“Nasyonal Sosyalizm’den beklediğim şey bütünlüğü içinde yaşamın tinsel bir yenilenmesi, toplumsal antagonizmaların uzlaştırılması ve Batı Dasein’ının komünizmin tehlikelerinden kurtarılmasıydı.”
Martin Heidegger
“Felsefe ise, kendi payına, sahiden de Emperyalizm Çağı’nın evladı olduğunu kanıtladı.”
Ranajit Guha
“Cuma’nın diliyle ilgili pek çok öykü anlatılabilir, ama asıl öyküyü dilsiz Cuma bilir.”
John Maxwell Coetzee
‘Başkalık’ çağdaş felsefeye yön veren isimlerin düşüncesinde kurucu bir unsurdu. Özellikle 20. yüzyılın ilk yarısında Avrupa kültürünün krizi, başka birçok alanda olduğu gibi felsefede de masaya yatırıldı.
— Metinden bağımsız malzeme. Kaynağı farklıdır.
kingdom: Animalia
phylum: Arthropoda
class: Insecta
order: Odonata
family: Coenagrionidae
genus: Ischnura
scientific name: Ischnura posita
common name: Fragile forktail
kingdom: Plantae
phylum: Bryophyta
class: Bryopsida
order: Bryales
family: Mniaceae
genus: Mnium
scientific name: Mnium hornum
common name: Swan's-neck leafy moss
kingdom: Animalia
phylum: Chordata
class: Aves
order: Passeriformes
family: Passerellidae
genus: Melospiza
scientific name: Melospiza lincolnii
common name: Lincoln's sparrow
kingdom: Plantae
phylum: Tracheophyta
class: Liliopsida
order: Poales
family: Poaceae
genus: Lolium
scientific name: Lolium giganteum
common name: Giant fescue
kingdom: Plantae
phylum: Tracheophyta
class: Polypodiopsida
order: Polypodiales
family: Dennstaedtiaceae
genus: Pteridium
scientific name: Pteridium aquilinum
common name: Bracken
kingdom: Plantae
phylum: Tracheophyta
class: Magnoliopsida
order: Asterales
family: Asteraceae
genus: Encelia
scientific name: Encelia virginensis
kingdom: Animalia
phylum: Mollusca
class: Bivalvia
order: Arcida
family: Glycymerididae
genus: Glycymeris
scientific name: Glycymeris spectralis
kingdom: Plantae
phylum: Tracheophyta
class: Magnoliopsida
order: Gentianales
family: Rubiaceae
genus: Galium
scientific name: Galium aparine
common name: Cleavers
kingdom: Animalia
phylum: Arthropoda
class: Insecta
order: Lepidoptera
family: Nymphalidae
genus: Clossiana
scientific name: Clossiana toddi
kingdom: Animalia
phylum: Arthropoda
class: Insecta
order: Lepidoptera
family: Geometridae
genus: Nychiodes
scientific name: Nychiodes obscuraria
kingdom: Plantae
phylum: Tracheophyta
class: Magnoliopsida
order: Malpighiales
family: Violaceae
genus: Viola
Bu kitabın ana başlıklarına konu olan Husserl, Heidegger ve Levinas, bir yandan Avrupa kültürünün krizine bir çözüm arayışı içine girdiler, diğer yandan da bu çözümü ‘başkalık’la, ‘başkası’yla ilişkilendirdiler.
Avrupa kültürünün kendi yıkımıyla karşı karşıya kalışı, aslında başkalıkla yüzleşme biçiminde saklıydı. Bu bağlamda Onur Kartal, ‘Batı’yı ve özneyi sorunsallaştırarak başkalık meselesini ele almış bu üç büyük düşünürün mesaisini tartışıyor. Husserl’in ‘başkalığın fenomenolojisi’, Heidegger’in ‘başkalığın fundamental ontolojisi’, Levinas’ın ‘başkalık etiği’ eserde ele alınan konulardandır. Bu kitap problemlerin üzerine giden ve çıkış yolları arayan, devrimci anlamda ‘Başkasının Politikası’nı kurmanın olanak ve sınırlılıklarını sorgulayan bir bakışın ürünüdür.